Physicists in Innsbruck have observed a striking quantum phenomenon: a gas of ultracold atoms that stubbornly resists heating, even under continuous external driving.
In experiments published in Science, Hanns-Christoph Nägerl‘s team at the University of Innsbruck prepared a one-dimensional quantum fluid and subjected it to rapid, periodic “kicks” from a laser-created lattice. Rather than absorbing energy and heating up, as classical physics would predict, the atoms’ momentum distribution became immobilized, a phenomenon labeled many-body dynamical localization (MBDL). This effect not only upends traditional thermodynamic intuition but also provides new pathways for stabilizing future quantum devices.
Momentum Frozen in Place
The team cooled strongly interacting cesium atoms to mere nanokelvin temperatures above absolute zero and exposed them to hundreds of rapid laser pulses. Classically, such sustained kicks should cause the atoms to absorb energy endlessly — akin to pumping a swing — but the observed behavior was radically different. After a short period of spreading, the atoms’ momentum distribution stopped evolving, and their kinetic energy plateaued: they refused to heat any further.

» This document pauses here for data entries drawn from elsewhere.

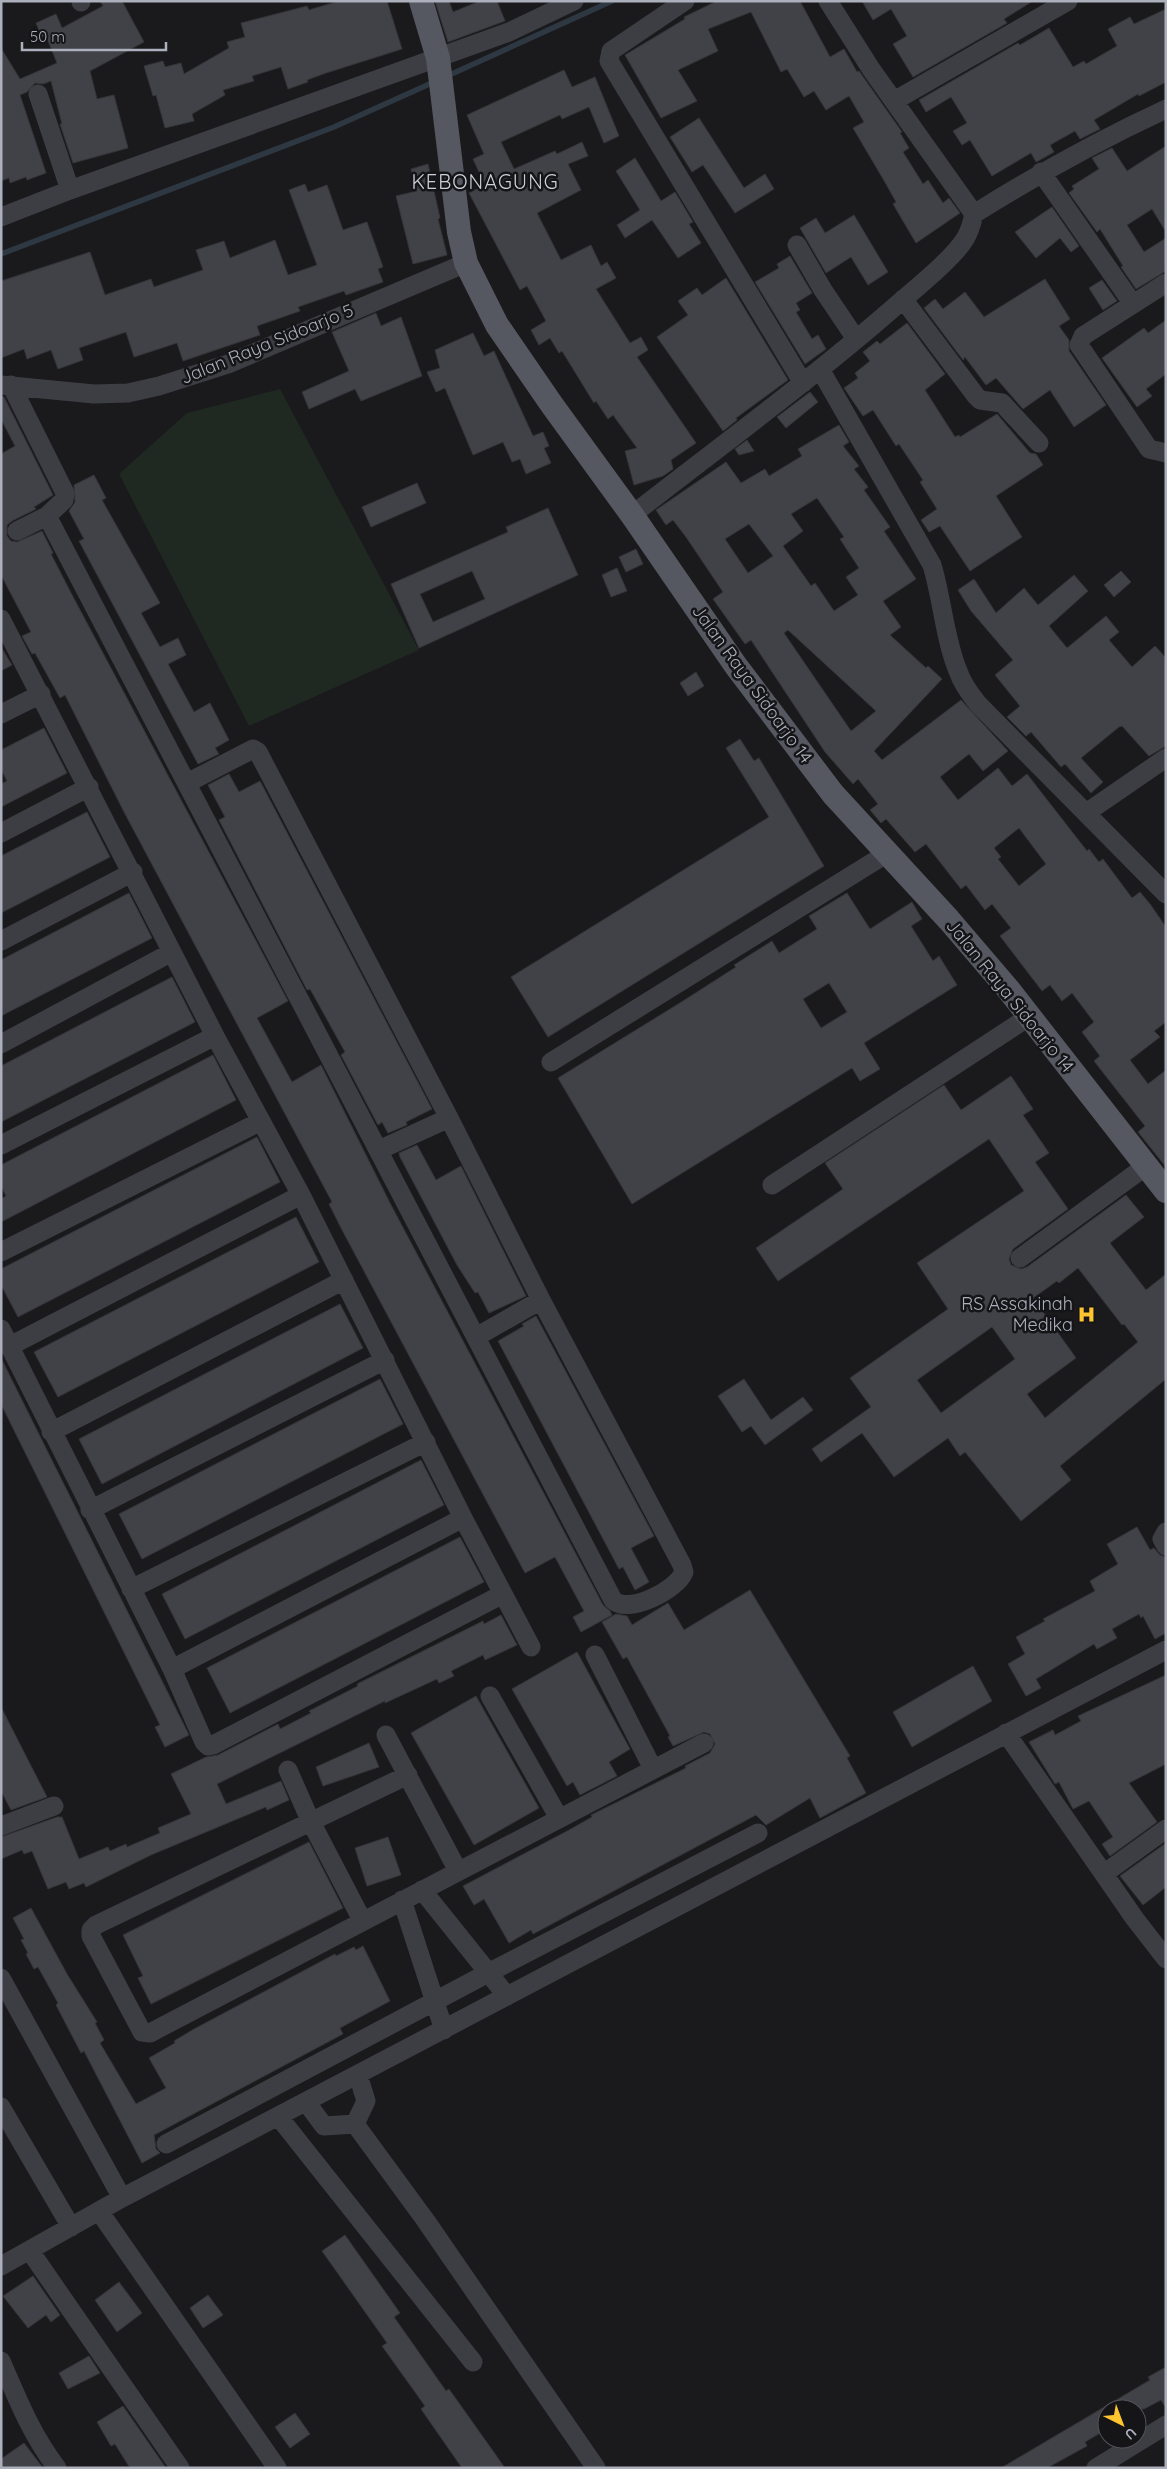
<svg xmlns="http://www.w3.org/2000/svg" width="1167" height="2469" viewBox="0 0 1167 2469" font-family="Quicksand,sans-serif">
<rect width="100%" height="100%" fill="#1a1a1d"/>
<path fill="#1f2821" d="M280,389L419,650L249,726L119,474L187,413Z"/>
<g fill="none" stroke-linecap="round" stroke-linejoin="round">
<path stroke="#2e3842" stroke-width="5.5" d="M445,77L612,1
M1,254L334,127L434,82"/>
</g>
<path fill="#414247" stroke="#343439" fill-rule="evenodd" d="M100,1H122L144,42L90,71L97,99L114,95L128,148L73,163L60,124H62L51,81L43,84L35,83L27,92L20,95L46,173L27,180L26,177L10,183L9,178L1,181V48L20,79L57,63L46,36L42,37L36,23L56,14L62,28L103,6Z
M339,1H387L402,49L326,73L307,80L308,82L288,89L281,67L252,76L254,81L223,90L225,95L192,114L194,121L165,128L156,95L153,96L144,66L163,61L165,67L181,63L184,74L229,48L227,42L245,37L241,23L307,6L309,10Z
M435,1H449L453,12L480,1H497L505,21L448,42Z
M717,1H800L830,57L844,49L857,72L859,71L902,132L900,133L909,148L903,152L923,184L928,180L943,203L949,198L960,213L916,243L893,204L896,202L886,184L853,128L864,122L849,96L826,110L814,91L804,97L787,69L781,72L751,12L708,29L718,51L678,70L697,101L661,118L625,55L685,19L684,17Z
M862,1H1033L1004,19L1007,23L913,77L893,44L907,36L891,9L873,20Z
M1166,9V82L1139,96L1138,94L1094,120L1100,129L1080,139L1075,131L1050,145L1054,152L1038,161L1036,162L1031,153L992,176L970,140L962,145L953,131L967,123L951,97L926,112L919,100L1018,43L1020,45L1049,28L1073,67L1084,61L1086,64L1117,46L1108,29L1130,17L1134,24Z
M564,70L572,87L595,77L619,136L604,143L589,107L562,119L560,115L501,142L514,169L555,151L557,154L582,142L588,156L568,164L581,190L537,213L561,260L591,245L601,266L607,262L616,278L596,289L630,343L641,337L648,350L637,357L696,443L671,460L673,469L663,476L634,485L625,451L637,448L613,415L608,419L596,401L594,403L562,351L559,353L550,338L539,345L531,330L546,321L527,286L520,290L469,193L485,185L473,159L484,154L467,115Z
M699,118L744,188L765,174L774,189L735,213L703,165L692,172L670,137Z
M1166,146V232L1152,209L1127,225L1144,252L1166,238V271L1136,289L1121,267L1123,266L1100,229L1097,232L1069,193L1074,189L1072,186L1099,169L1092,158L1112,148L1127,171Z
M635,158L661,201L675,192L693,222L689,224L701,243L678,258L652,220L625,238L617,225L640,210L616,171Z
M428,164L440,218L438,219L447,255L413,264L396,196L417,191L411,169Z
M305,184L308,192L327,185L343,230L367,222L383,267L378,269L383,282L346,295L344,291L298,307L300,311L257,326L260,335L183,361L177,343L134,357L126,332L79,348L83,360L58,369L51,350L27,359L24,349L1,358V281L90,252L105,295L151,279L154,287L203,270L196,250L224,241L230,258L275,240L288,275L317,265L289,190Z
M1052,207L1079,246L1071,252L1060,238L1036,258L1015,232Z
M854,215L888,272L868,285L851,257L826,273L800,228L816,218L825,233Z
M790,256L812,293L796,303L800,310L796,312L812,339L818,335L826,349L805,364L755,282L779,268L777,264Z
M726,278L788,380L736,418L737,420L723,431L657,337L688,315L678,301L697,288L702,295Z
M1045,279L1070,319L1059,326L1069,340V351L1106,405L1074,427L1050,390L1023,409L996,378L986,385L965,357L963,360L924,308L935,299L943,309L965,292L984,317Z
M1102,280L1117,301L1103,310L1089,288Z
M376,313L381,326L401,317L422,376L361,401L355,389L309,409L302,392L349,371L332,332Z
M1166,320V374L1146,389L1152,396L1137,407L1102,358L1144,328L1148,333Z
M907,323L945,374L925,390L955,437L959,435L960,437L997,414L1030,453L1036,454L1043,465L996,496L1022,537L970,571L940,526L929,532L921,520L937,509L920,482L923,480L899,444L896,446L873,410L863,416L844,388L858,378L855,373L870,361L863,352L877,341L880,344Z
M473,333L484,356L494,351L533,436L543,432L549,446L544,448L551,463L526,474L520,459L512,462L503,442L473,455L445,388L436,392L427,372L440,368L435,350Z
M810,392L818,402L786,428L777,417Z
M1,396L4,397L53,495L34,507L36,509L12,521L7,525V536L11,541L17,542L42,531L53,553L51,554L70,591L288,1001L257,1018L292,1082L321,1065L390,1203L603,1605L610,1611L612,1615L581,1632L573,1617L584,1611L555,1557L525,1573L341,1228L329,1204L332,1202L124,812L65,695L60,698L35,653L32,654L22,636L31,632L1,575V454L15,446L1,419Z
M839,425L849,442L843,446L859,466L854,469L868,487L864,490L890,527L884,531L916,579L883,601L901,627L890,635L926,668L928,666L942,679L874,751L882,760L961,700L1008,751L983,771L969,754L940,777L958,800L998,768L1012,786L1027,774L1087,851L1089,849L1099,862L1103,859L1132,898L1140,892L1150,904L1166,927V1022L1154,1031L1160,1037L1130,1060L1148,1084L1166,1070V1167L1138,1132L1145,1126L1094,1061L1100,1056L1082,1032L1094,1022L1072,993L1062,1001L1050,985L1042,991L1000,936L1011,928L992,904L985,910L966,885L961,889L926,844L915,852L886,819L881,823L870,810L878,804L858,779L853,784L825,752L751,640L745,644L713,599L723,592L686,537L673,520L666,525L656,510L726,462L741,483L765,469L769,476L802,456L798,449ZM817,498L844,537L840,539L859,568L846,577L858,595L834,611L815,583L811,586L783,546L803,531L791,514ZM749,524L773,556L748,573L725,539ZM788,630L876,711L851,731L784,633ZM1019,828L1046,864L1019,886L998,859L1001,857L994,848Z
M747,440L754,451L739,455L735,449Z
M94,475L106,498L102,500L160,603L141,613L160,647L178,638L186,655L168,664L194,712L210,703L229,740L215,748L219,754L198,764L79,541L84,539L69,511L75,502L74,485Z
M417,483L426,503L371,527L362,507Z
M548,508L578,575L419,648L391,584L508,532L506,527ZM472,571L485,599L433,622L420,594Z
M636,549L643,564L626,572L619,557Z
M617,568L627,591L611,597L602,575Z
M1121,571L1131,582L1114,597L1104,585Z
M1074,575L1088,591L1049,626L1067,648L1106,616L1119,632L1109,640L1132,667L1155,646L1166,658V746L1149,756L1122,726L1119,727L1081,758L1103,782L1091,793L1065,764L1061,767L1031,732L1026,736L1007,717L1020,706L995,675L1013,660L971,611L958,590L974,579L996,613L1024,588L1038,605Z
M1,647L12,665L1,671Z
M696,672L704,686L688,696L680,683Z
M44,728L67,773L1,807V784L7,781L1,769V750Z
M740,739L754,761L759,758L824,866L548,1037L511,977L769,817L726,748Z
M229,774L239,792L260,781L432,1109L406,1122L407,1125L388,1133L382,1122L378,1125L341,1055L345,1052L310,989L307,990L219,820L225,817L208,785Z
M87,812L110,857L1,913V856Z
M129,893L152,938L1,1016V960Z
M847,893L870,929L912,902L922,919L911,926L933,961L939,956L957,985L864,1043L880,1069L860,1081L852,1068L632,1204L558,1078L683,1001L736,967L734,965L772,941L779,953L817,929L809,916ZM829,983L847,1012L821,1028L803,999Z
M172,977L195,1022L1,1122V1066Z
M213,1055L236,1100L1,1222V1199L6,1196L1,1186V1165Z
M1011,1076L1033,1109L1023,1115L1049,1153L1035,1162L1068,1209L1013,1249L1009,1259L1011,1265L1021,1269L1027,1267L1126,1195L1144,1217L1110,1243L1146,1290L1166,1274V1379L1060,1466L1071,1480L1021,1521L965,1452L960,1456L948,1438L894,1477L862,1433L821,1462L812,1449L871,1407L850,1378L948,1309L917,1263L1024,1191L989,1139L778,1281L756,1248L843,1189L825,1163L944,1085L961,1110ZM1078,1268L1122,1325L1124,1324L1138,1342L1045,1418L1027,1394L1076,1358L1033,1298L1057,1281L1059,1283ZM992,1327L1015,1359L941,1413L917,1380Z
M257,1137L280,1182L18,1317L1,1285V1269Z
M417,1145L436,1180L461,1166L526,1296L489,1313L478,1292L475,1293L457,1265L400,1157L399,1153Z
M296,1217L319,1262L58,1397L34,1352Z
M340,1304L363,1348L102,1484L79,1439Z
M536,1316L654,1536L631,1548L649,1582L635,1590L623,1567L619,1569L498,1341L524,1326L522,1324Z
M1,1358L189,1735L165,1747L155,1727L160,1725L1,1404Z
M380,1379L403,1424L142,1559L119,1514Z
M744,1379L771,1420L803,1397L813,1410L765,1445L751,1426L742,1432L718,1396Z
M421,1460L444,1505L185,1639L162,1594Z
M1137,1527L1150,1550L1154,1548L1160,1555L1166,1557V1633L1155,1639L1143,1616L1141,1618L1139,1614L1112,1629L1117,1638L1097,1649L1094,1644L1036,1679L1041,1688L1026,1696L1008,1664L1025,1654L1016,1637L1045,1621L1043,1619L1095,1591L1090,1581L1118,1564L1107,1544Z
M460,1537L484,1582L230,1713L207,1668Z
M750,1590L850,1756L847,1758L866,1793L820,1818L810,1798L766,1825L756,1815L533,1934L531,1930L509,1943L484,1899L474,1905L463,1886L569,1830L592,1817L591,1815L686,1768L685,1766L710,1753L715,1744L710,1734L704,1732L673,1746L668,1737L670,1736L627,1657L623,1659L602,1622L616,1614L627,1616L632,1625L668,1603L684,1630Z
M501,1615L517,1645L485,1660L483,1655L451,1671L454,1676L439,1683L437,1679L385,1703V1701L217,1784L226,1804L281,1781L289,1800L267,1810L266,1807L151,1855L86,1887L84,1883L69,1889L66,1882L48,1889L32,1851L24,1854L22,1850L1,1859V1837L57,1817H62L79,1859L108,1847L110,1851L126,1844L127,1847L160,1833L158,1828L191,1814L171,1774L206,1757L218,1755L278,1724L280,1729L311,1713L309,1711L358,1686L357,1684L483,1621L484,1624Z
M577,1652L630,1749L609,1762L617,1776L580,1795L573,1782L567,1786L512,1689Z
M973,1666L992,1701L912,1747L893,1712Z
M1166,1675V1764L1129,1783L1157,1822L1110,1856L1102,1844L1113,1837L1089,1801L1073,1809L1059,1782L1055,1784L1029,1742L1053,1730L1055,1735L1081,1721L1078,1716Z
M476,1696L539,1808L474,1845L411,1733Z
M1,1707L47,1797L11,1810L1,1791Z
M369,1743L379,1767L323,1786L316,1767Z
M388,1837L401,1875L367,1886L355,1848Z
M309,1842L343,1908L151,2004L138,1978L143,1976L123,1935Z
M1166,1843V1887L1143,1905L1120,1876Z
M31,1908L67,1974L97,2022L95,2023L104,2040L100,2043L136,2104L166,2088L149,2058L175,2043L174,2041L194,2029L335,1954L336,1956L354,1947L356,1950L363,1946L390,2001L340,2028L343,2034L154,2135L156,2149L160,2153L142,2163L84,2051L81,2053L56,2005L58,2003L38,1967L34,1969L26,1954L28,1953L21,1940L24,1939L13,1918Z
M345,2235L400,2313L394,2317L446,2391L449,2389L505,2468H462L421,2409L425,2406L382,2346L387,2343L322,2251Z
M33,2276L60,2315L51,2322L46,2315L28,2328L3,2296Z
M119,2282L142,2313L117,2332L95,2300Z
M208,2295L223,2315L203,2328L190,2308Z
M89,2356L100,2373L68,2389L59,2373Z
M1166,2367V2408L1161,2400L1144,2409H1107V2429L1085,2442L1087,2446L1047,2468H1001L1150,2380L1148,2377Z
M123,2406L166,2468H130L115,2444L111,2446L97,2422Z
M295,2413L310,2434L290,2448L275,2427Z
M24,2443L43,2468H1V2459Z"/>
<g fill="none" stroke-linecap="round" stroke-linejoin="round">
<path stroke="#3d3d44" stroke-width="19" d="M81,1V2
M685,1L611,51L609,61L803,383
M38,94L70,190
M894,101L1068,1
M1041,172L1133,304
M974,214C1036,175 1099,140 1166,109
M1,217L70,190L509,32L574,1
M797,245L823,290L856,339
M1166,283L1083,336L1079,345L1149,449L1166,453
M903,299L976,396L980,400L1002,403L1039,443
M820,369L932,565C942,598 945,640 958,671C962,683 970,694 978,704L1166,894
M1,385L94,394L128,393L159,386L228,364L466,263
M11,385L65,493L64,500L47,516L17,531
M632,515C719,447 808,382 891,310C911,292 952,260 965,239C970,231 972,223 974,214L871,69L828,1
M47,516L613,1600C628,1615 677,1590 684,1572L682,1565L541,1300L449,1118L258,752L253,749L187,783
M1,619L215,1036L301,1195L463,1518L531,1647
M1,714L41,694
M1086,813L1166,758
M1,833L89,787
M1,941L133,872
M1,1044L172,952
M551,1062L886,854
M1,1145L215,1036
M379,1150L449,1118
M772,1185L1030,1016
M1,1252L261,1121
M1020,1258L1146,1166
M1,1329L172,1669L204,1742L208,1746L213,1745L503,1594
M476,1337L541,1300
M10,1346L301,1195
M51,1432L344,1280
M90,1510L385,1360
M1166,1532L1162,1539L1166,1546
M131,1589L426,1442
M595,1655L653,1769
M172,1669L463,1518
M490,1696L559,1818
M1006,1733L1135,1919L1166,1959
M386,1735L458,1871
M288,1770L310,1820L362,1920
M408,1775L96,1925L91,1930V1936L142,2032L150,2033L704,1743
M1,1826L54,1806
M1105,1873L1166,1829
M422,1890L507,1996
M402,1900L444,2030
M1,1978L122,2198
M358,2075L366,2101L355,2124L426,2221L596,2468
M306,2102L324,2126L355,2124
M1,2107L71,2227
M278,2116L473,2362
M166,2144L488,1973L758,1833
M99,2211L277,2468
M30,2251L180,2468
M1,2266L122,2198L1166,1650
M1,2361C18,2400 31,2434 57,2468
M1096,2468L1166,2425"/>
<path stroke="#565861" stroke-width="24" d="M421,1L438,58L459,232L466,263L497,325L552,405L632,515L736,666L833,794L949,920L1008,989L1166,1191"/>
</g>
<defs>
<symbol id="hospital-bare" viewBox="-9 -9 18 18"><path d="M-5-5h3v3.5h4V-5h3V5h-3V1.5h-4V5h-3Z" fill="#ffc530" stroke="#151518" stroke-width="2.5" paint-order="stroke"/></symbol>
</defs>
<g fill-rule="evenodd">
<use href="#hospital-bare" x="1074" y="1302" width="25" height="25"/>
</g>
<g text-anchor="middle" stroke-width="5" stroke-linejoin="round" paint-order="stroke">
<g font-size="18" fill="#acb0bd" stroke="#151518">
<text transform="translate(267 344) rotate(-22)" y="6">Jalan Raya Sidoarjo 5</text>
<text transform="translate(752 684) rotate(54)" y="6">Jalan Raya Sidoarjo 14</text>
<text transform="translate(1010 996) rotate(51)" y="6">Jalan Raya Sidoarjo 14</text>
</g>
<g font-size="18" fill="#acb0bd" stroke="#151518" text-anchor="end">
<text x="1073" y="1310">RS Assakinah<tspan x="1073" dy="21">Medika</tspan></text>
</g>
<g font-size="20" letter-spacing="1" fill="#cdcfd8" stroke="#151518">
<text x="485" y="189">KEBONAGUNG</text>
</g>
</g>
<rect width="1167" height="2469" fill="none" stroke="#acb0bd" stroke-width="5"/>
<g transform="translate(1122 2424) rotate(138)"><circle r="24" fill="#151518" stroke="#51535a"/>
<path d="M0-4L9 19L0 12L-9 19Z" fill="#ffc530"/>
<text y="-8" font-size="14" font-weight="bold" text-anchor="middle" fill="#acb0bd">U</text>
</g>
<path d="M22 42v8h144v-8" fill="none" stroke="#acb0bd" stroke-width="2.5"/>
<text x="30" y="42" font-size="15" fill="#acb0bd" stroke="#151518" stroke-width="4" paint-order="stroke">50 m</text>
</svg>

“In this state, quantum coherence and many-body entanglement prevent the system from thermalizing and from showing diffusive behavior, even under sustained external driving,” said Nägerl. “The momentum distribution essentially freezes and retains whatever structure it has.”
— Hanns-Christoph Nägerl
Order in a Driven Quantum World
Lead author Yanliang Guo expressed the team’s surprise: “We had initially expected that the atoms would start flying all around. Instead, they behaved in an amazingly orderly manner.” Theoretical collaborator Lei Ying from Zhejiang University concurred, noting, “In a strongly driven and strongly interacting system, many-body coherence can evidently halt energy absorption.” This contradicts classical expectations, displaying a striking stability rooted in quantum mechanics.
This coherence, however, proved to be fragile. Introducing even minor randomness into the driving sequence was enough to destroy the localization. As a result, normal diffusion resumed, and the atoms’ kinetic energy began rising once again.
Key Findings
- Continuous driving did not heat the quantum gas under conditions of strong coherence.
- The system achieved localization in momentum space, halting energy absorption.
- Small disorder in the drive sequence disrupted localization and restored heating.
- The results provide a profound link between fundamental quantum physics and practical aspirations in quantum technology.
Implications for Quantum Technology
Many-body dynamical localization is more than an academic curiosity. The ability to control energy absorption in isolated quantum systems could be central for engineering quantum simulators and computers that are robust to decoherence and overheating — persistent obstacles in quantum computing. MBDL demonstrates that quantum coherence can neutralize the disruptive chaos that plagues classical systems driven out of equilibrium, presenting a new playbook for quantum stability.
“This experiment provides a precise and highly tunable way for exploring how quantum systems can resist the pull of chaos,” said Guo. Simulating such non-heating, coherent quantum states on classical computers remains exceedingly challenging, underscoring the experimental significance of these results.
As physicists further probe MBDL, this work illustrates a wider theme in the quantum sciences: at the microscopic level, the universe sometimes permits systems to sidestep the inexorable trend toward disorder that governs everyday experience.